Garak, officially a clothier with a shop on the promenade, is the last Cardassian on the station.  His loyalties are unclear.  Is he a spy?  He certainly possesses the skills and instincts of the craft.  Can he be trusted?  He is awfully charming.  Too charming?  

Unfortunately, we won't see him again until Season 2.  One of DS9's greatest strengths is the depth of the bench.  The list of secondary characters who get meaningful development surpassing most of the TNG principals is long.  Garak is the gem.  Seriously, if not for Odo, he'd have a solid case for best character in the series.  I'll spare the suspense.  None of the initial questions are ever satisfactorily answered.  All the better.  His value is obvious from the first instant he appears on screen, eyeing Bashir lustfully.
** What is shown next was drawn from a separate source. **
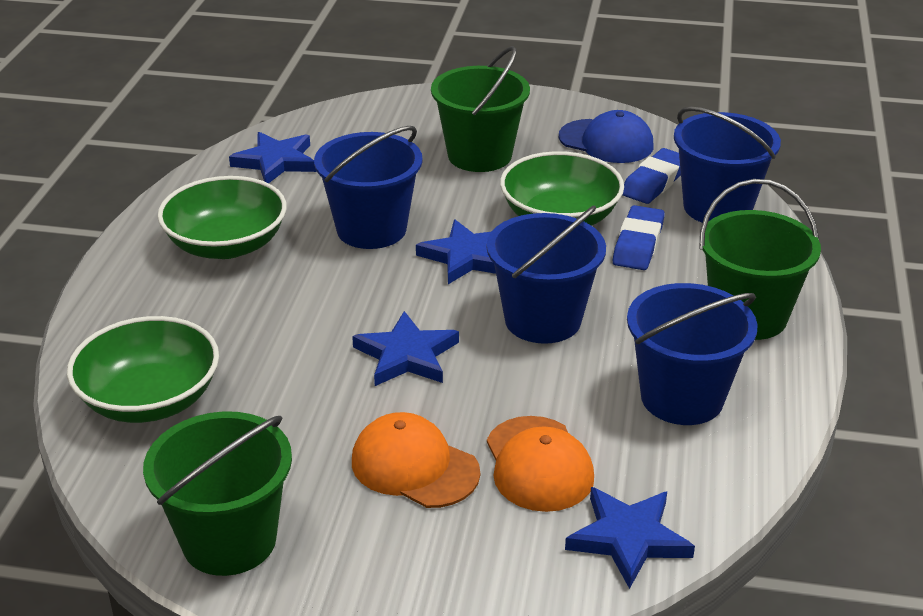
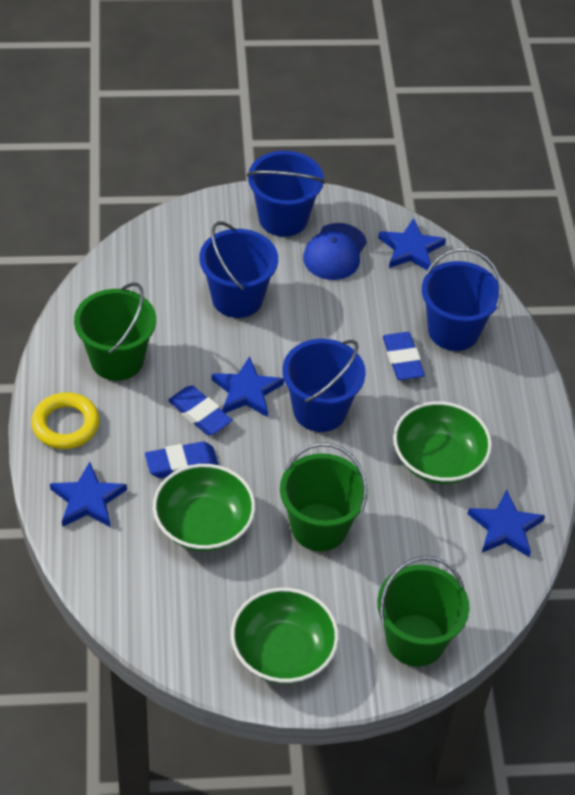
blue eraser: 2 -> 3
orange cap: 2 -> 0
yellow ring: 0 -> 1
We get a memorable exchange between Sisko and Kira on the bridge.  Watch here.  At our house, we have a phrase for these moments: "You've been Siskoed!"

Acting Notes

Rene Auberjonois (Odo) was born June 1, 1940 in New York City and spent parts of his childhood living in both Paris and London.  He graduated from Carnegie Institute of Technology (now Carnegie Mellon) with a BFA in 1962.

Auberjonois was arguably the most accomplished actor ever to take on a principal Star Trek role.  Before DS9, he'd already been nominated for four Tony awards, winning one for 1970's Coco, starring opposite Katharine Hepburn.  He was the original Duke in Big River, a role and a show (based on Mark Twain's Huck Finn) with a significant Star Trek legacy.  Brent Spiner (TNG's Data) also performed the Duke on Broadway as did Ken Jenkins, a TNG Season 3 guest star.  Jenkins's son Daniel was the original Huck.  Bob Gunton, a TNG Season 4 guest star, was the original King.  Auberjonois also already had an Emmy nomination for the principal role of Clayton Endicott III on Benson.  On the big screen, he was Father Mulcahy in the film version of M*A*S*H.  The highlight of his considerable voice acting career was Chef Louis in Disney's The Little Mermaid.  

Yup, all of that was before DS9.

Auberjonois was married to his wife Judith for 56 years until his death in 2019.  They had two children.  When he was diagnosed with lung cancer and declined the most drastic treatment, Auberjonois elected medically-aided death instead, a right protected by California law.